- Barsham Location within Norfolk
- Area: 19.40 km^{2} (7.49 sq mi)
- Population: 232 (parish, 2011 census)
- • Density: 12/km^{2} (31/sq mi)
- OS grid reference: TF9133
- • London: 117 miles
- Civil parish: Barsham;
- District: North Norfolk;
- Shire county: Norfolk;
- Region: East;
- Country: England
- Sovereign state: United Kingdom
- Post town: FAKENHAM
- Postcode district: NR21
- Post town: WALSINGHAM
- Postcode district: NR22
- Dialling code: 01328
- Police: Norfolk
- Fire: Norfolk
- Ambulance: East of England
- UK Parliament: Broadland and Fakenham;

= Barsham, Norfolk =

Civil parish in the English county of Norfolk

Barsham is a civil parish in the English county of Norfolk, and includes the villages of East Barsham, North Barsham, West Barsham and Houghton St Giles. The villages are all situated within 2 mi miles of each other, about 3 mi north of the town of Fakenham and 28 mi north-west of the city of Norwich. The headwaters of the River Stiffkey flow through both East and North Barsham and Houghton St Giles.

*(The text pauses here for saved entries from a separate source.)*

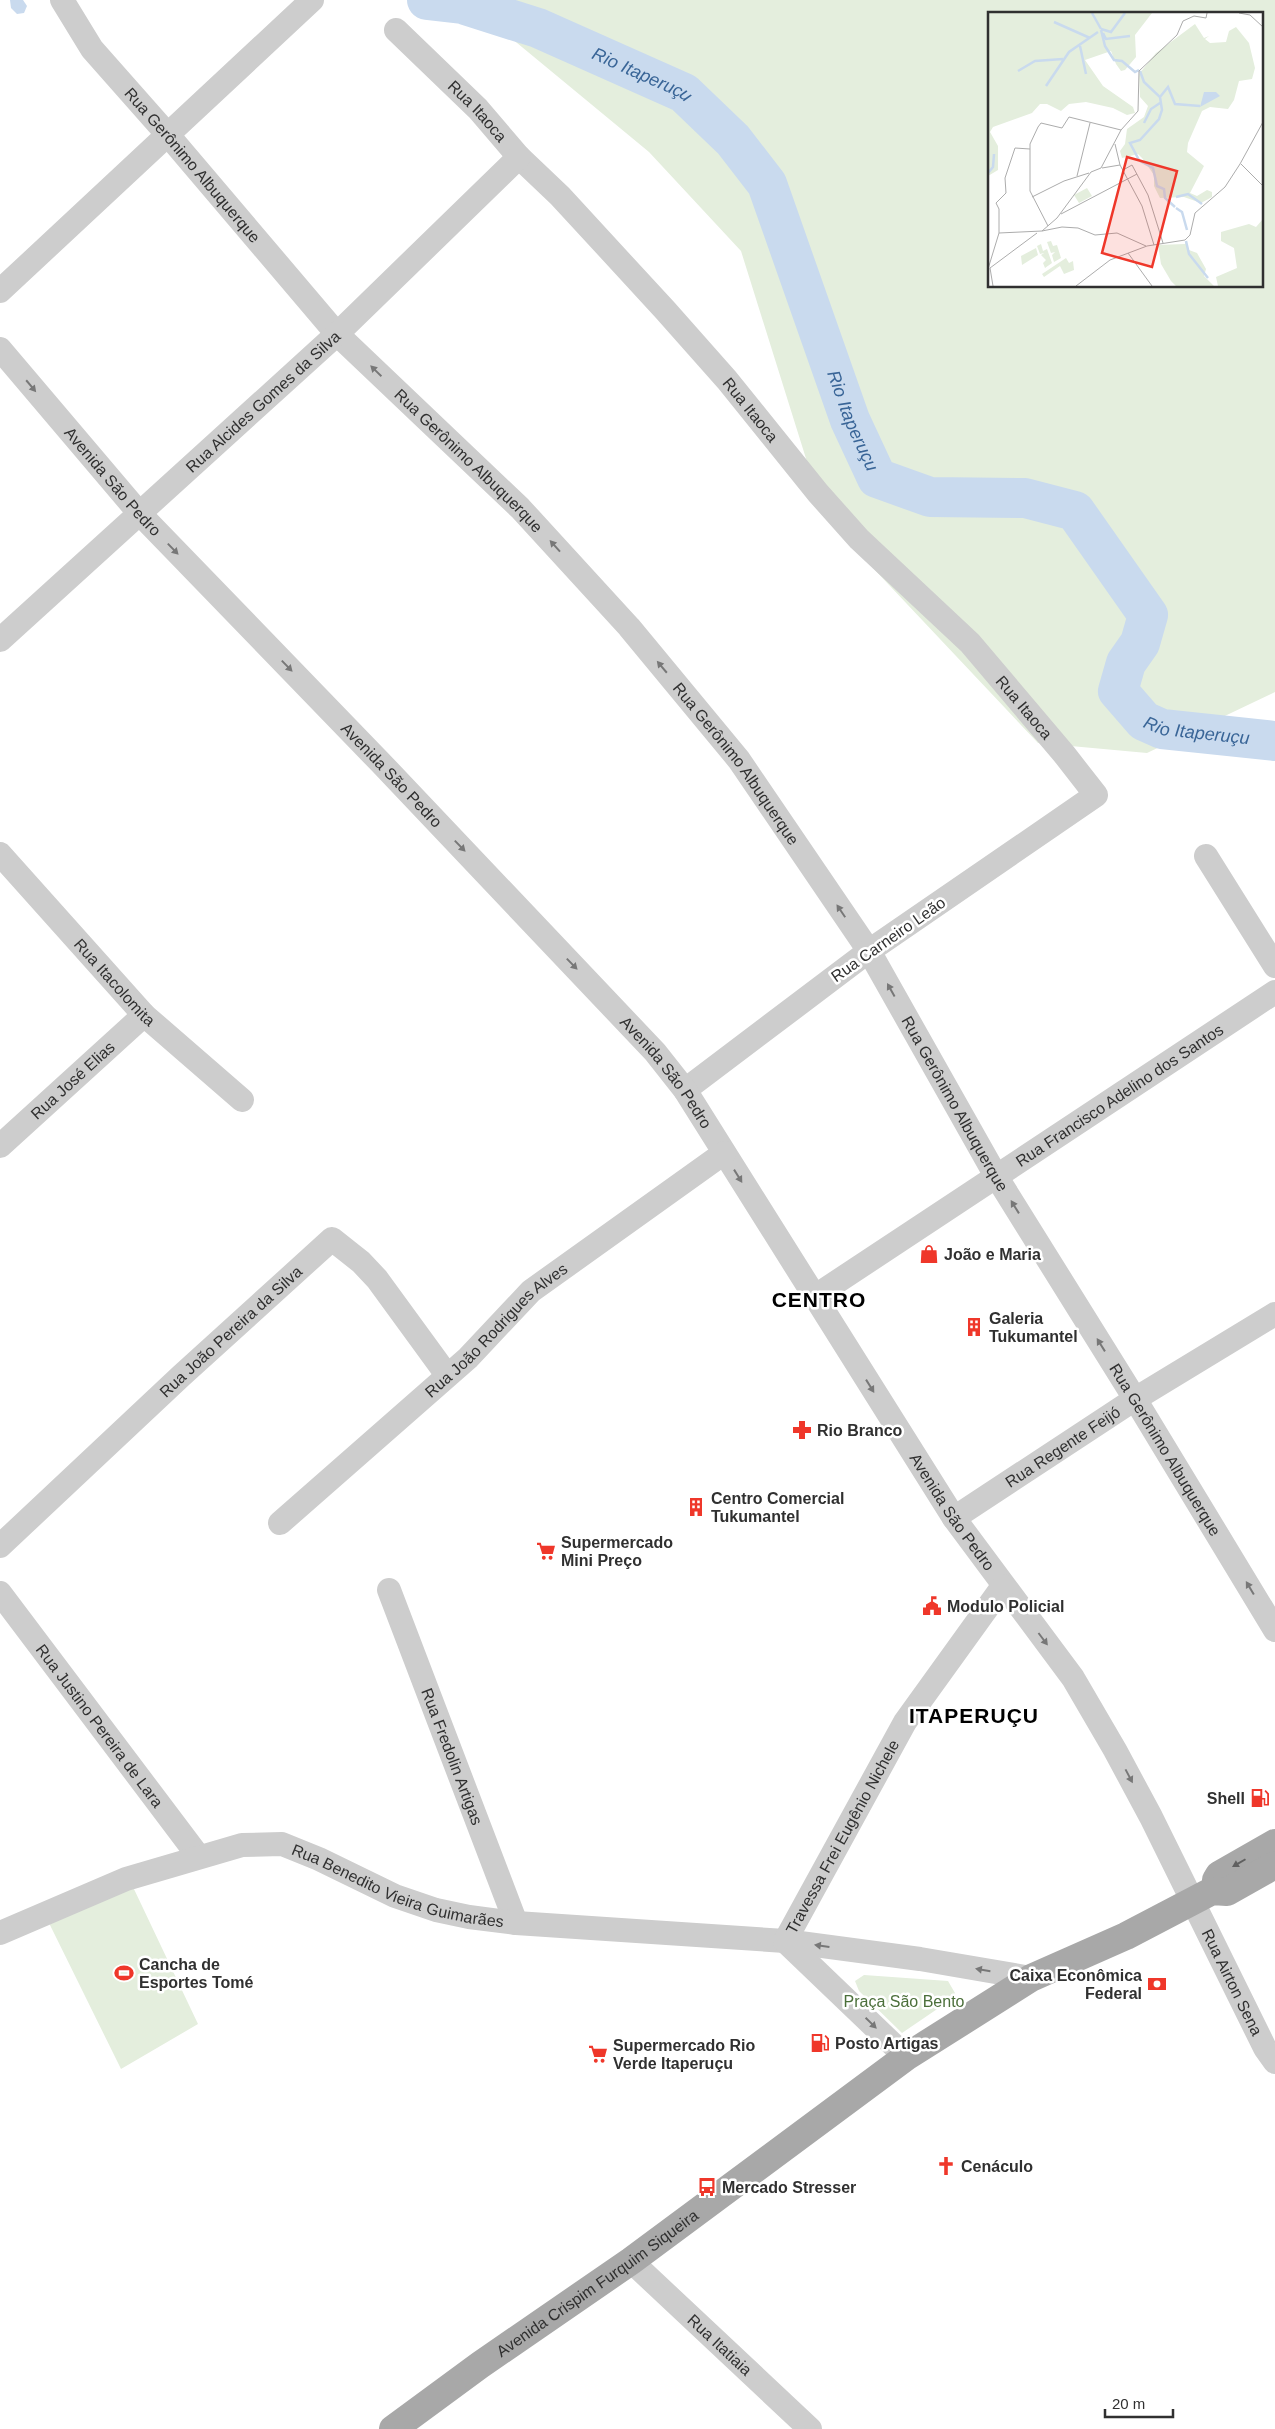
<svg xmlns="http://www.w3.org/2000/svg" width="1275" height="2429" font-family="Helvetica,sans-serif">
<style>
.green{fill:#e4eedd;fill-rule:evenodd}
.water{fill:#c9daee}
.lines{fill:none;stroke-linecap:round;stroke-linejoin:round}
.river{stroke:#c9daee;stroke-width:40}
.minor{stroke:#cdcdcd;stroke-width:24}
.major{stroke:#a8a8a8;stroke-width:28}
.oneway{fill:#777}
.oneway2{fill:#606060}
.labels{text-anchor:middle;stroke-width:5;stroke-linejoin:round;paint-order:stroke}
.street-label{font-size:16px;fill:#303030;stroke:#fff}
.poi-label{font-size:16px;font-weight:bold;fill:#303030;stroke:#fff;text-anchor:start}
.park-label{font-size:16px;fill:#4b6f3a;stroke:#fff}
.water-label{font-size:18px;font-style:italic;fill:#396597;stroke:#fff}
.district-label{font-size:21px;font-weight:bold;letter-spacing:1px;fill:#000;stroke:#fff}
.inset-river{fill:none;stroke:#c9daee;stroke-width:2.5}
.inset-road{fill:none;stroke:#acacac;stroke-width:1}
.view{fill:#ef372a;fill-opacity:0.15;stroke:#ef372a;stroke-width:2.5}
.inset-edge{fill:none;stroke:#303030;stroke-width:2.5}
</style>
<rect width="100%" height="100%" fill="#fff"/>
<!-- green -->
<path class="green" d="M 465,0 L 1275,0 L 1275,692 L 1147,753 L 1038,743 L 824,516 L 741,251 L 649,152 ZM 989,14 L 1261,14 L 1261,286 L 989,286 Z
M 133,1887 L 198,2024 L 121,2069 L 49,1923 Z
M 864,1975 L 948,1981 L 955,1993 L 949,2001 L 902,2033 L 859,1991 L 855,1981 Z"/>
<!-- water -->
<path class="water" d="M 10,0 L 23,0 L 27,6 L 24,13 L 17,14 L 11,8 Z"/>
<g class="lines">
<!-- river -->
<path class="river" id="s1" d="M 427,0 L 462,4 L 538,28 L 684,93 L 733,140 L 767,184 L 850,420 L 877,478 L 930,497 L 1025,498 L 1075,511 L 1148,615 L 1140,643 L 1126,663 L 1118,691 L 1144,721 L 1162,729 L 1275,741"/>
<!-- minor -->
<g class="minor">
<path id="s2" d="M 62,0 L 92,49 L 168,135 L 337,334 L 520,508 L 629,627 L 739,760 L 869,951 L 996,1176 L 1135,1399 L 1275,1630"/>
<path id="s3" d="M 396,30 L 478,109 L 519,157 L 560,196 L 665,310 L 727,380 L 818,493 L 859,539 L 970,643 L 1064,754 L 1096,795 L 869,951 L 685,1090"/>
<path d="M 0,291 L 312,0"/>
<path id="s4" d="M 0,349 L 140,514 L 380,762 L 655,1052 L 685,1090 L 954,1518 L 1073,1678 L 1115,1750 L 1151,1817 L 1265,2048 L 1275,2062"/>
<path id="s5" d="M 0,640 L 337,334 L 519,157"/>
<path id="s6" d="M 0,854 L 144,1015 L 242,1100"/>
<path d="M 1206,856 L 1275,966"/>
<path id="s7" d="M 0,1146 L 144,1015"/>
<path id="s8" d="M 814,1297 L 1275,992"/>
<path id="s9" d="M 954,1518 L 1135,1399 L 1275,1314"/>
<path id="s10" d="M 280,1523 L 468,1358 L 531,1291 L 724,1153"/>
<path id="s11" d="M 0,1546 L 181,1376 L 332,1239 L 361,1262 L 377,1279 L 447,1375"/>
<path id="s12" d="M 389,1590 L 516,1923"/>
<path id="s13" d="M 0,1593 L 199,1857"/>
<path id="s14" d="M 0,1933 L 126,1879 L 242,1845 L 282,1844 L 319,1859 L 395,1896 L 436,1910 L 469,1917 L 516,1923 L 785,1941 L 920,1959 L 1031,1978"/>
<path id="s15" d="M 785,1941 L 905,1722 L 1003,1586"/>
<path d="M 785,1941 L 906,2057"/>
<path id="s16" d="M 631,2261 L 810,2429"/>
</g>
<!-- major -->
<g class="major">
<path d="M 1216,1880 L 1219,1875 L 1275,1843"/>
<path id="s17" d="M 393,2429 L 480,2365 L 631,2261 L 906,2057 L 1031,1978 L 1126,1936 L 1212,1891 L 1227,1892 L 1275,1865"/>
</g>
</g>
<!-- one-way arrows -->
<defs><path id="oneway-solid" d="M-6-.8H1V-3.2L6.5 0L1 3.2V.8H-6Z" transform="scale(1.25)"/></defs>
<g class="oneway">
<use href="#oneway-solid" transform="translate(376 371) rotate(-136)"/>
<use href="#oneway-solid" transform="translate(31 386) rotate(50)"/>
<use href="#oneway-solid" transform="translate(555 546) rotate(-132)"/>
<use href="#oneway-solid" transform="translate(173 549) rotate(46)"/>
<use href="#oneway-solid" transform="translate(287 666) rotate(46)"/>
<use href="#oneway-solid" transform="translate(662 667) rotate(-130)"/>
<use href="#oneway-solid" transform="translate(460 846) rotate(46)"/>
<use href="#oneway-solid" transform="translate(841 911) rotate(-124)"/>
<use href="#oneway-solid" transform="translate(572 964) rotate(46)"/>
<use href="#oneway-solid" transform="translate(891 990) rotate(-119)"/>
<use href="#oneway-solid" transform="translate(738 1176) rotate(58)"/>
<use href="#oneway-solid" transform="translate(1015 1207) rotate(-122)"/>
<use href="#oneway-solid" transform="translate(1101 1345) rotate(-122)"/>
<use href="#oneway-solid" transform="translate(870 1386) rotate(58)"/>
<use href="#oneway-solid" transform="translate(1250 1588) rotate(-121)"/>
<use href="#oneway-solid" transform="translate(1043 1639) rotate(53)"/>
<use href="#oneway-solid" transform="translate(1129 1776) rotate(62)"/>
<use href="#oneway-solid" transform="translate(822 1946) rotate(-172)"/>
<use href="#oneway-solid" transform="translate(983 1970) rotate(-170)"/>
<use href="#oneway-solid" transform="translate(871 2023) rotate(44)"/>
</g>
<use class="oneway2" href="#oneway-solid" transform="translate(1239 1863) rotate(150)"/>
<!-- icons -->
<defs>
<g id="shop-bare" transform="scale(1.5)"><path d="M-5-2.5h2.3a2.7 3.5 0 0 1 5.4 0H5L5.5 6h-11ZM-1.5-2.5h3a1.5 2.3 0 0 0-3 0Z" fill="#ef372a" stroke="#fff" stroke-width="2.5" paint-order="stroke"/></g>
<g id="building-bare" transform="scale(1.5)"><path d="M-4-6H4V6H1V3H-1V6H-4ZM-2.5-4.3h1.7v1.8h-1.7ZM.8-4.3h1.7v1.8H.8ZM-2.5-1h1.7V.8h-1.7ZM.8-1h1.7V.8H.8Z" fill="#ef372a" stroke="#fff" stroke-width="2.5" paint-order="stroke"/></g>
<g id="pharmacy-bare" transform="scale(1.5)"><path d="M-2-6h4v4h4v4h-4v4h-4v-4h-4v-4h4Z" fill="#ef372a" stroke="#fff" stroke-width="2.5" paint-order="stroke"/></g>
<g id="supermarket-bare" transform="scale(1.5)"><path d="M-6-5.5h2.5l.6 2H6L4.5 2H-2.5L-4.4-4H-6ZM-1.5 3.2a1.3 1.3 0 1 0 .1 0ZM3 3.2a1.3 1.3 0 1 0 .1 0Z" fill="#ef372a" stroke="#fff" stroke-width="2.5" paint-order="stroke"/></g>
<g id="civic-bare" transform="scale(1.5)"><path d="M-.6-6.5H3V-4.5H.6V-3L4-1V1h2V6H-6V1h2V-1L-.6-3ZM-1.2 2.5V6h2.4V2.5Z" fill="#ef372a" stroke="#fff" stroke-width="2.5" paint-order="stroke"/></g>
<g id="fuel-bare" transform="scale(1.5)"><path d="M-5.5-6h7V0h2V4h1.3V-2.5L3-4.5l.8-.8L6-3V5H2.5V1h-1V6h-7ZM-4.2-4.7v3.2H.2V-4.7Z" fill="#ef372a" stroke="#fff" stroke-width="2.5" paint-order="stroke"/></g>
<g id="stadium-bare" transform="scale(1.5)"><path d="M0-5a6.5 5 0 1 0 0 10a6.5 5 0 1 0 0-10ZM-3.5-1.8h7v3.6h-7Z" fill="#ef372a" stroke="#fff" stroke-width="2.5" paint-order="stroke"/></g>
<g id="bank-bare" transform="scale(1.5)"><path d="M-6-4H6V4H-6ZM0-2.3a2.3 2.3 0 1 0 0 4.6a2.3 2.3 0 1 0 0-4.6Z" fill="#ef372a" stroke="#fff" stroke-width="2.5" paint-order="stroke"/></g>
<g id="church-bare" transform="scale(1.5)"><path d="M-1.2-6h2.4v3.5h3.3v2.4h-3.3V6h-2.4V-.1h-3.3v-2.4h3.3Z" fill="#ef372a" stroke="#fff" stroke-width="2.5" paint-order="stroke"/></g>
<g id="bus-bare" transform="scale(1.5)"><path d="M-5-6H5V4H4V6H2V4H-2V6H-4V4H-5ZM-3.5-4V0h7V-4ZM-3.5 1.2v1.5H-2V1.2ZM2 1.2v1.5H3.5V1.2Z" fill="#ef372a" stroke="#fff" stroke-width="2.5" paint-order="stroke"/></g>
</defs>
<g fill-rule="evenodd">
<use href="#shop-bare" x="929" y="1254"/>
<use href="#building-bare" x="974" y="1327"/>
<use href="#pharmacy-bare" x="802" y="1430"/>
<use href="#building-bare" x="696" y="1507"/>
<use href="#supermarket-bare" x="546" y="1551"/>
<use href="#civic-bare" x="932" y="1606"/>
<use href="#fuel-bare" x="1260" y="1798"/>
<use href="#stadium-bare" x="124" y="1973"/>
<use href="#bank-bare" x="1157" y="1984"/>
<use href="#fuel-bare" x="820" y="2043"/>
<use href="#supermarket-bare" x="598" y="2054"/>
<use href="#church-bare" x="946" y="2166"/>
<use href="#bus-bare" x="707" y="2187"/>
</g>
<g class="labels">
<!-- street labels -->
<g class="street-label">
<text dy="6" stroke="none"><textPath href="#s3" startOffset="115">Rua Itaoca</textPath></text>
<text dy="6" stroke="none"><textPath href="#s2" startOffset="211">Rua Gerônimo Albuquerque</textPath></text>
<text dy="6" stroke="none"><textPath href="#s5" startOffset="355">Rua Alcides Gomes da Silva</textPath></text>
<text dy="6" stroke="none"><textPath href="#s3" startOffset="520">Rua Itaoca</textPath></text>
<text dy="6" stroke="none"><textPath href="#s2" startOffset="616">Rua Gerônimo Albuquerque</textPath></text>
<text dy="6" stroke="none"><textPath href="#s4" startOffset="174">Avenida São Pedro</textPath></text>
<text dy="6" stroke="none"><textPath href="#s3" startOffset="925">Rua Itaoca</textPath></text>
<text dy="6" stroke="none"><textPath href="#s2" startOffset="1021">Rua Gerônimo Albuquerque</textPath></text>
<text dy="6" stroke="none"><textPath href="#s4" startOffset="579">Avenida São Pedro</textPath></text>
<text transform="translate(888 939) rotate(-35)" y="6">Rua Carneiro Leão</text>
<text dy="6" stroke="none"><textPath href="#s6" startOffset="172">Rua Itacolomita</textPath></text>
<text dy="6" stroke="none"><textPath href="#s4" startOffset="984">Avenida São Pedro</textPath></text>
<text dy="6" stroke="none"><textPath href="#s7" startOffset="98">Rua José Elias</textPath></text>
<text dy="6" stroke="none"><textPath href="#s8" startOffset="366">Rua Francisco Adelino dos Santos</textPath></text>
<text dy="6" stroke="none"><textPath href="#s2" startOffset="1426">Rua Gerônimo Albuquerque</textPath></text>
<text dy="6" stroke="none"><textPath href="#s10" startOffset="290">Rua João Rodrigues Alves</textPath></text>
<text dy="6" stroke="none"><textPath href="#s11" startOffset="315">Rua João Pereira da Silva</textPath></text>
<text dy="6" stroke="none"><textPath href="#s9" startOffset="130">Rua Regente Feijó</textPath></text>
<text dy="6" stroke="none"><textPath href="#s2" startOffset="1831">Rua Gerônimo Albuquerque</textPath></text>
<text dy="6" stroke="none"><textPath href="#s4" startOffset="1509">Avenida São Pedro</textPath></text>
<text dy="6" stroke="none"><textPath href="#s13" startOffset="166">Rua Justino Pereira de Lara</textPath></text>
<text dy="6" stroke="none"><textPath href="#s12" startOffset="178">Rua Fredolin Artigas</textPath></text>
<text dy="6" stroke="none"><textPath href="#s15" startOffset="119">Travessa Frei Eugênio Nichele</textPath></text>
<text dy="6" stroke="none"><textPath href="#s14" startOffset="422">Rua Benedito Vieira Guimarães</textPath></text>
<text dy="6" stroke="none"><textPath href="#s4" startOffset="2058">Rua Airton Sena</textPath></text>
<text dy="6" stroke="none"><textPath href="#s17" startOffset="251">Avenida Crispim Furquim Siqueira</textPath></text>
<text dy="6" stroke="none"><textPath href="#s16" startOffset="122">Rua Itatiaia</textPath></text>
</g>
<!-- poi labels -->
<g class="poi-label">
<text x="944" y="1260">João e Maria</text>
<text x="989" y="1324">Galeria<tspan x="989" dy="18">Tukumantel</tspan></text>
<text x="817" y="1436">Rio Branco</text>
<text x="711" y="1504">Centro Comercial<tspan x="711" dy="18">Tukumantel</tspan></text>
<text x="561" y="1548">Supermercado<tspan x="561" dy="18">Mini Preço</tspan></text>
<text x="947" y="1612">Modulo Policial</text>
<text x="1245" y="1804" text-anchor="end">Shell</text>
<text x="139" y="1970">Cancha de<tspan x="139" dy="18">Esportes Tomé</tspan></text>
<text x="1142" y="1981" text-anchor="end">Caixa Econômica<tspan x="1142" dy="18">Federal</tspan></text>
<text x="835" y="2049">Posto Artigas</text>
<text x="613" y="2051">Supermercado Rio<tspan x="613" dy="18">Verde Itaperuçu</tspan></text>
<text x="961" y="2172">Cenáculo</text>
<text x="722" y="2193">Mercado Stresser</text>
</g>
<!-- park labels -->
<g class="park-label">
<text x="904" y="2007">Praça São Bento</text>
</g>
<!-- water labels -->
<g class="water-label">
<text dy="6" stroke="none"><textPath href="#s1" startOffset="229">Rio Itaperuçu</textPath></text>
<text dy="6" stroke="none"><textPath href="#s1" startOffset="650">Rio Itaperuçu</textPath></text>
<text dy="6" stroke="none"><textPath href="#s1" startOffset="1219">Rio Itaperuçu</textPath></text>
</g>
<!-- district labels -->
<g class="district-label">
<text x="819" y="1307">CENTRO</text>
<text x="974" y="1723">ITAPERUÇU</text>
</g>
</g>
<!-- overview -->
<g transform="translate(988 12)">
<rect width="275" height="275" fill="#fff"/>
<path d="M 0,1 L 164,1 L 147,23 L 148,45 L 137,58 L 133,59 L 128,52 L 123,39 L 97,48 L 115,74 L 145,95 L 147,101 L 139,103 L 125,96 L 98,90 L 81,92 L 73,99 L 59,92 L 52,92 L 44,101 L 5,115 L 2,120 L 10,134 L 10,158 L 0,164 ZM 207,12 L 216,26 L 221,24 L 217,27 L 222,31 L 238,30 L 241,19 L 248,15 L 261,31 L 267,56 L 264,67 L 251,69 L 246,88 L 240,97 L 222,95 L 214,99 L 200,131 L 199,140 L 216,154 L 202,181 L 209,184 L 219,178 L 224,180 L 224,185 L 213,191 L 196,185 L 172,186 L 166,174 L 166,163 L 154,146 L 150,142 L 134,146 L 132,139 L 137,132 L 139,117 L 156,105 L 160,94 L 152,85 L 151,62 L 168,41 ZM 99,176 L 104,184 L 91,191 L 86,183 ZM 275,207 L 275,274 L 230,274 L 228,265 L 249,256 L 246,236 L 233,229 L 233,220 L 261,212 L 268,215 ZM 63,229 L 65,234 L 69,233 L 73,246 L 66,250 L 64,243 L 67,240 L 63,241 L 59,230 ZM 198,229 L 201,238 L 209,241 L 218,257 L 216,264 L 226,274 L 188,274 L 183,269 L 173,252 L 170,233 L 197,232 ZM 53,232 L 55,239 L 59,237 L 64,251 L 57,256 L 55,251 L 58,248 L 53,243 L 56,241 L 52,242 L 49,234 ZM 48,236 L 50,243 L 34,253 L 33,244 ZM 78,246 L 81,251 L 85,249 L 86,258 L 76,262 L 72,254 L 56,265 L 54,262 Z" fill="#e4eedd"/>
<path d="M 216,80 L 228,80 L 232,84 L 212,95 Z" fill="#c9daee"/>
<path class="inset-river" d="M 104,1 L 113,17M 66,10 L 102,26M 113,17 L 123,20 L 137,1M 113,18 L 117,34 L 126,48 L 134,49 L 147,60 L 151,58M 115,21 L 118,27 L 142,24M 92,34 L 98,62M 30,59 L 47,49 L 75,47M 58,74 L 81,40 L 110,20M 172,85 L 180,75 L 187,92 L 212,94M 156,111 L 163,97 L 172,91M 151,148 L 142,131 L 152,128 L 171,107 L 174,98 L 172,85 L 156,70 L 152,59M 152,149 L 165,156 L 169,174 L 176,177 L 177,186 L 187,195M 0,161 L 5,155 L 6,142M 188,185 L 200,182 L 214,192M 188,196 L 194,200 L 199,218M 198,229 L 201,242 L 220,266"/>
<path class="inset-road" d="M 251,1 L 262,3 L 275,15M 127,132 L 132,153 L 154,194 L 166,233M 252,152 L 275,110M 253,152 L 275,174M 114,156 L 132,153M 135,158 L 144,153 L 160,183 L 175,231M 89,164 L 102,111M 44,185 L 76,169 L 101,161M 73,202 L 149,162M 60,214 L 42,179 L 42,132 L 50,115 L 53,111 L 74,116 L 81,105 L 133,118M 54,219 L 74,215 L 90,216 L 107,223 L 129,221 L 158,234M 11,221 L 11,197 L 8,191 L 18,181 L 17,166 L 27,136 L 42,137M 140,241 L 164,274M 0,257 L 11,221 L 54,219 L 69,206 L 103,160 L 113,156 L 133,118 L 150,99 L 151,59 L 189,23 L 195,9 L 206,4 L 218,6 L 219,1M 5,274 L 2,256 L 49,221M 88,274 L 122,248 L 159,234 L 197,228 L 202,223 L 207,201 L 237,175 L 252,152"/>
<path class="view" d="M 139,145 L 189,159 L 164,255 L 114,241 Z"/>
<rect width="275" height="275" class="inset-edge"/>
</g>
<!-- scale -->
<path d="M1105 2409v8h68v-8" fill="none" stroke="#303030" stroke-width="2.5"/>
<text x="1112" y="2409" font-size="15" fill="#303030" stroke="#ffffff" stroke-width="4" paint-order="stroke">20 m</text>
</svg>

Originally all four villages had their own parishes, but these were merged to create a single civil parish in 1935. This parish has an area of 19.4 km2 and in the 2001 census had a population of 253 in 115 households, the population reducing to 232 at the 2011 census. For the purposes of local government, the parish falls within the district of North Norfolk.

The mediaeval pilgrimage centre of Walsingham is 1+1/4 mi north of Houghton St Giles, and the Roman Catholic National Shrine of Our Lady or Slipper Chapel is located within the civil parish of Barsham. East Barsham Manor, in the village of East Barsham, is an important work of Tudor architecture.

The Wymondham to Wells Branch railway line ran through the parish, but this closed during the Beeching Axe of the 1960s.